• TEXTE DE LECTURE:
╔══

5/5 https://www.bvoltaire.fr/
.----. Puisque les trappistes sont, ces temps-ci, à la mode, on peut aussi parler des bénédictins… Il sont plus transgressifs que tous les punks à chien ou antifas à cheveux bleus, plus écolos que tout EELV réuni. Les mots de leur monde – effort, sacrifice, obéissance, fidélité, règle, prière, éternité, humilité – sont étrangers au nôtre. Leur choix semble dingue ou masochiste. « Bienheureux les fêlés, car ils laisseront passer la lumière »… aucune béatitude ne pourrait mieux leur convenir que celle-ci, qui n’est pas de Mathieu mais de Michel (Audiard). Ce sont les moines de Fontgombault, dont Nicolas Diat décrit la vie dans un livre intitulé Le Grand Bonheur.
On rentre dans ce livre comme on part faire une retraite. On tourne autour longtemps, un peu tenté, un peu rebuté, on est sûr de n’y trouver ni bluette, ni action trépidante… et, surtout, on a toujours une lecture plus pressée : combien d’essais en attente sur le chevet traitant de la crise sanitaire, des prochaines élections… sorti en octobre, il avait échoué en bas de la pile. Et puis la tour de Pise s’est effondrée, et la couverture, éclatante – des lettres jaunes sur une photo en noir et blanc, un moine paysan soignant ses bêtes qui pourrait aussi bien avoir été immortalisé hier qu’il y a 80 ans -,a rappelé à l’ordre : quand il faut y aller…
Quiconque a été une fois à Fontgombault salue le talent de Nicolas Diat : il y a du Cézanne, dans cet homme-là, il (dé)peint un tableau vivant, grouillant de silhouettes – alertes ou courbées, vaquant à leurs offices ou leurs travaux – et pourtant figées pour l’éternité : « Mais qui sont ces moines qui font descendre quelques gouttes du Ciel sur notre terre » ?
Nicolas Diat esquisse, par touches floues, le portrait de tel ou tel – l’anachorète, l’officier de marine, celui qui fut fiancé… – mais ne s’y attarde pas. Par pudeur, parce que l’autocentrisme n’est pas le genre de la maison ou parce que tenter de bricoler une typologie de ceux qui ont tout misé dans le pari de Pascal serait vain. Pour l’auteur, qui cite sainte Thérèse de l’Enfant-Jésus, « les âmes sont plus différentes que les visages » ; « chaque vocation est singulière ».

╚══

• DONNÉES FOURNIES:
╔══

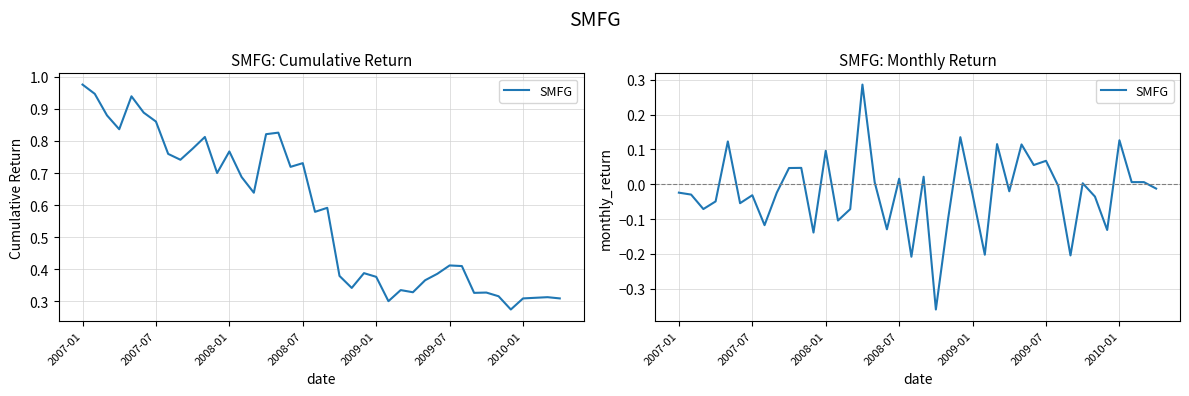

Is this an area chart (filled region under the line)?

No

╚══

• MARCHE À SUIVRE:
Répondez brièvement aux questions suivantes à partir du texte de lecture.
(a) Selon le texte de lecture, de qui est la béatitude « Bienheureux les fêlés, car ils laisseront passer la lumière » ?
(b) De quelle couleur sont les lettres sur la couverture du livre ?
(c) Quelle sainte l'auteur du livre cite-t-il ?

• CORRIGÉ:
(a) De Michel Audiard.
(b) Jaunes.
(c) Sainte Thérèse de l'Enfant-Jésus.